> EXTRACTED TEXT
*** Begin section ***

CHENEY SURGERY POSTPONES TRIP TO HELL
Associated Press - Former Vice President Dick Cheney announced Wednesday he was cancelling a date with the Devil, after successful surgery to implant a heart-pump.
"I've been experiencing increasing congestive heart failure, but this new device they've put in my chest has me feeling a lot better," Cheney said in a written statement. "Of course, Lucifer and I made a deal long ago that I am to go straight to Hell upon my death, and burn for all eternity. But thanks to the ingenuity of my surgeons at the Mayo Clinic, that won't be happening for a while yet."
The former vice president, 69, has a long history of heart trouble. He suffered a heart attack earlier this year, his fifth since the age of 37.
Cheney also has made a long career of doing the Devil's work on earth. His distortion and fabrication of intelligence data on Saddam Hussein's possession of weapons of mass destruction to justify the Iraq War in 2003 is but one of a long list of diabolical deeds.
Now, some are attributing the BP oil spill in the Gulf of Mexico to his handiwork. See an explanation here: http://therealnews.com/t2/index.php?option=com_content&task=view&id=31&Itemid=74&jumival=5163
AP contacted Lucifer for comment on this latest development. In an e-mail response, the Prince of
Darkness said he congratulates Cheney on his successful surgery and hopes he's recuperating well.
"I'm in no hurry to bring the former Vice President to Hell," Lucifer wrote.
,
"In fact, I'm anxious to keep him alive a while longer, so he can finish doing my evil bidding. However, Mr. Cheney should be aware that five minutes after he's dead, he's coming here for a very long stay."
No word yet on when Cheney will be released from hospital.

*** End section ***

> DATA LISTING
*** Begin section ***

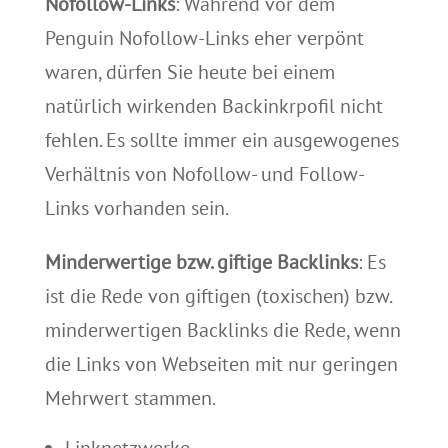
Nofollow-Links
: Während vor dem
Penguin Nofollow-Links eher verpönt
waren, dürfen Sie heute bei einem
natürlich wirkenden Backinkrpofil nicht
fehlen. Es sollte immer ein ausgewogenes
Verhältnis von Nofollow- und Follow-
Links vorhanden sein.
Minderwertige bzw. giftige Backlinks
: Es
ist die Rede von giftigen (toxischen) bzw.
minderwertigen Backlinks die Rede, wenn
die Links von Webseiten mit nur geringen
Mehrwert stammen.
Linknetzwerke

*** End section ***

> WHAT IS REQUIRED
In the satirical news story about Cheney's surgery, list every name or title used for the Devil. The entries have nothing to do with the satirical news story about Cheney's surgery.

> WRITTEN RESPONSE
the Devil, Lucifer, the Prince of Darkness